Saturday, April 14, 2007

Editorial: "Rule-breaking ATVs make forest dangerous"

Here's another from the teenaged intern the Courier is apparently allowing to write editorials. Guys, it's great that you're helping the kid learn, but it's not really a good idea to allow him to send it to layout unedited.

There's more to writing an editorial than rewriting a story from yesterday and adding "this is icky."

Talk of the Town: "Local citizens stepped up to help others"

Courier editors, it's clue time again: This is not an opinion piece. It's most of a news story written by the people involved, doing your job for you.

Today's mind-teaser: What sort of psychology does it take to lead someone, say a Courier editor, to see a simple story of people helping people as a political position?

A1: "PV: Proposed rule would crack down on graffiti"

Ken Hedler's council report is pretty good considering the eye-glazing meeting he had to sit through to get it.

Kids used to use chalk for graffiti, now they use spray paint and expensive markers. Hint: that's because their parents give them money.

Lambro: "Hillary's numbers are slipping already"

Another insightful analysis from America's most unsubtle Republican Party tool, the political 'editor' for the Washington Times (aka The Moonie Times).

I detest this writer, but in the interest of public service I held my nose and read the original column, "Her aura of invincibility is fading fast." I found that, while it's still pretty obviously designed to promote Republican talking points, the Courier's 274-word edit of the 816-word column manages to make Lambro look even worse than he is.

The Courier's headline points to the agenda that will take no one here by surprise: The Courier hates the Senator from New York, and takes every opportunity to slide another hatpin into its Hillary doll. Look at the two versions, see for yourself.

A2: "PV police ID possible suspect in home invasion"

I've got no problem with the story itself, it's simple police-blotter stuff. Today's editing lesson involves what happens when you forget the meaning of a word you use frequently.

There's a lot of very lumpy gravy in the copy, but I'll focus on the worst. "Possible suspect" here is just wrong. What you, the Courier reporter or editor, mean to say is either just 'suspect' or 'possible perpetrator.' Treating 'suspect' as interchangeable with 'perpetrator' leads to all sorts of nonsense, not least in how you relate to people who have been accused of crime.

Further reading: Strunk and White, "The Elements of Style," chapter 13.

Blog: "The professional "Poor Kids" can play"

John Kamin follows through on his promise to feature more local music on the local-music blog. Here's a cookie.

A1: "Preservation commission OKs building"
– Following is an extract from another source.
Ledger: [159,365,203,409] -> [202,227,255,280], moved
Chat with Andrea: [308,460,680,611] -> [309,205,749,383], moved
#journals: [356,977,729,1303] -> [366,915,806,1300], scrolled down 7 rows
Yesterday I mentioned higher-density mixed-use development as a generally good thing, and here we have an example of what looks like a couple of appropriate infill projects that will fix a mistake Prescott made a long time ago, putting gas stations on the south corners of Montezuma and Sheldon.
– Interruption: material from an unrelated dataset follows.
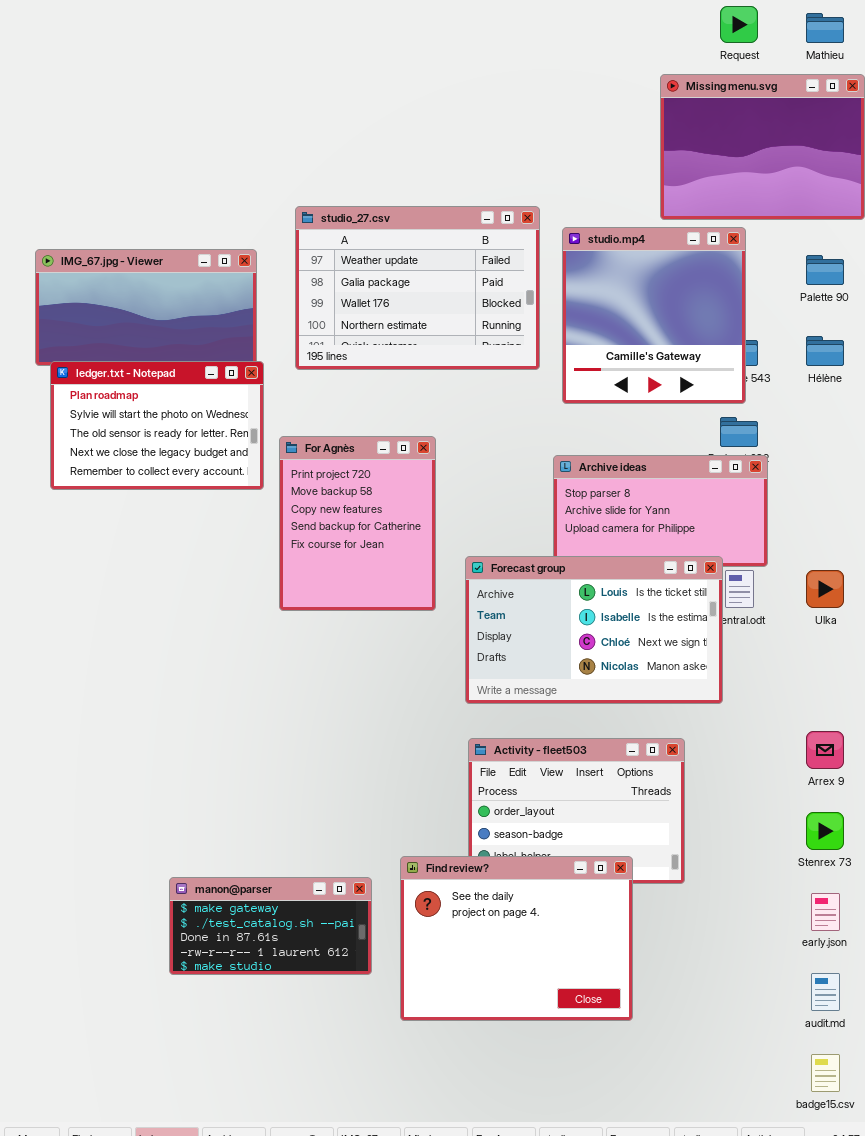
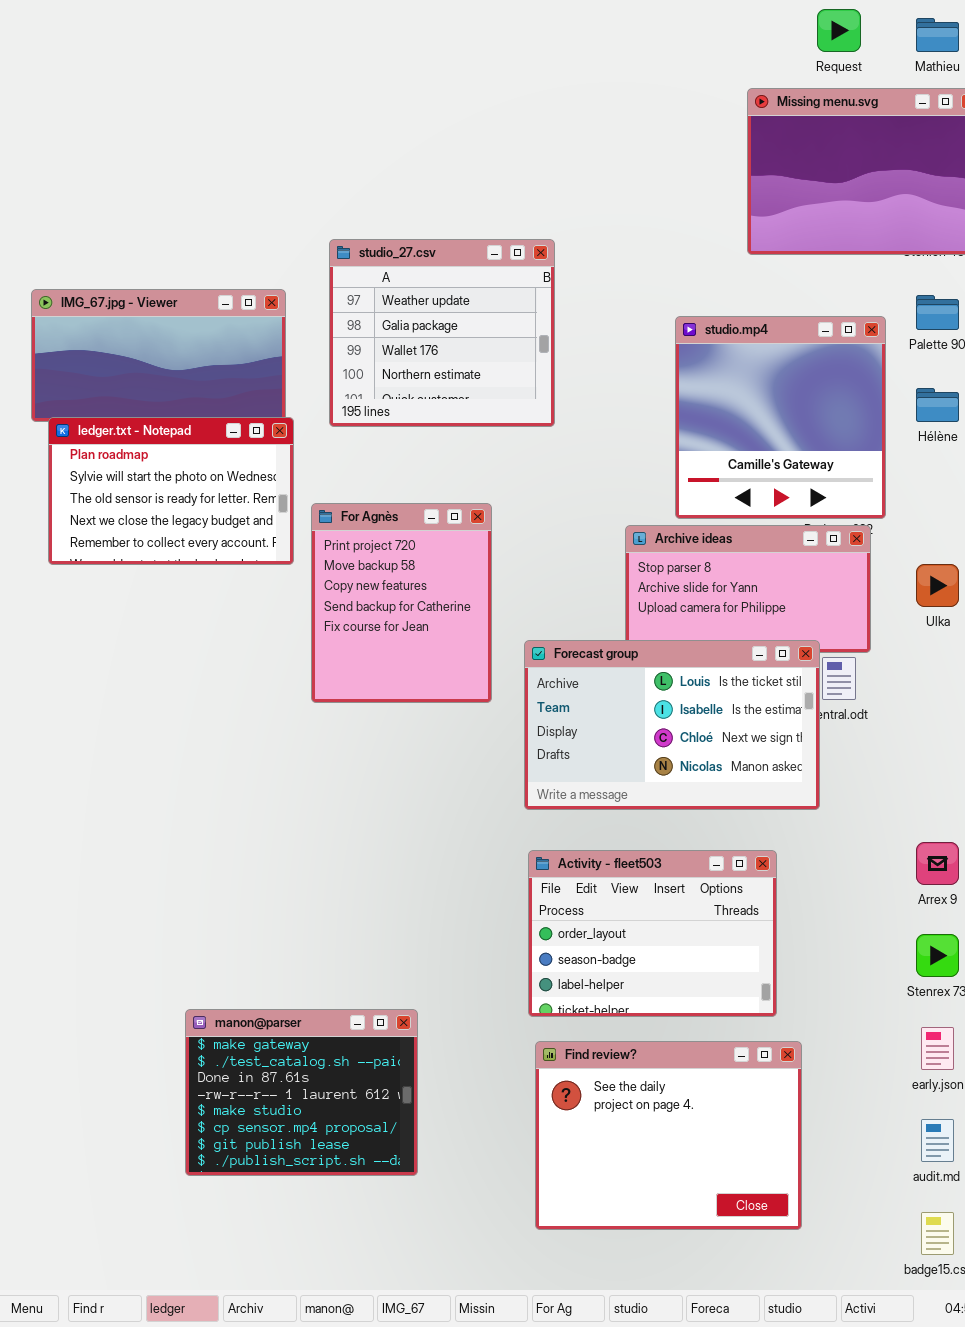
studio_27.csv: [295,206,540,370] -> [329,239,555,427], resized
studio.mp4: [562,227,746,404] -> [675,316,886,519], moved
Ulka: [806,570,844,608] -> [916,564,959,607], moved
Find review?: [400,856,633,1021] -> [535,1041,802,1230], moved
manon@parser: [169,877,372,975] -> [185,1009,418,1176], resized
Show some love for Cindy Barks, who gets to sit through all the boring public meetings to try and glean something like news out of them, and puts above-average craft into her copy despite the dry subjects.
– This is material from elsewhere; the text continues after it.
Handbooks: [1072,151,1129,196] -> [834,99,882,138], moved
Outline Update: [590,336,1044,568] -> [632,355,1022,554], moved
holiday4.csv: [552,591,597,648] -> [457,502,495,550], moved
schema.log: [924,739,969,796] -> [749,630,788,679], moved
One question, though, Cindy: Where will residents park those 20 or so cars? I'll guess there's a plan for a garage on the alley side, but I'd like to see it in the story.

A1: "Chino Meadows sewer project gets off the ground"

It looks like Doug Cook brought home the bacon here in terms of content, but it's obscured in very lumpy copy. It looks like the rewrite team was on break. Doug: The word you were looking for is 'leaching'; 'leeching' describes a rather different process. I'm sure this was just a fluke.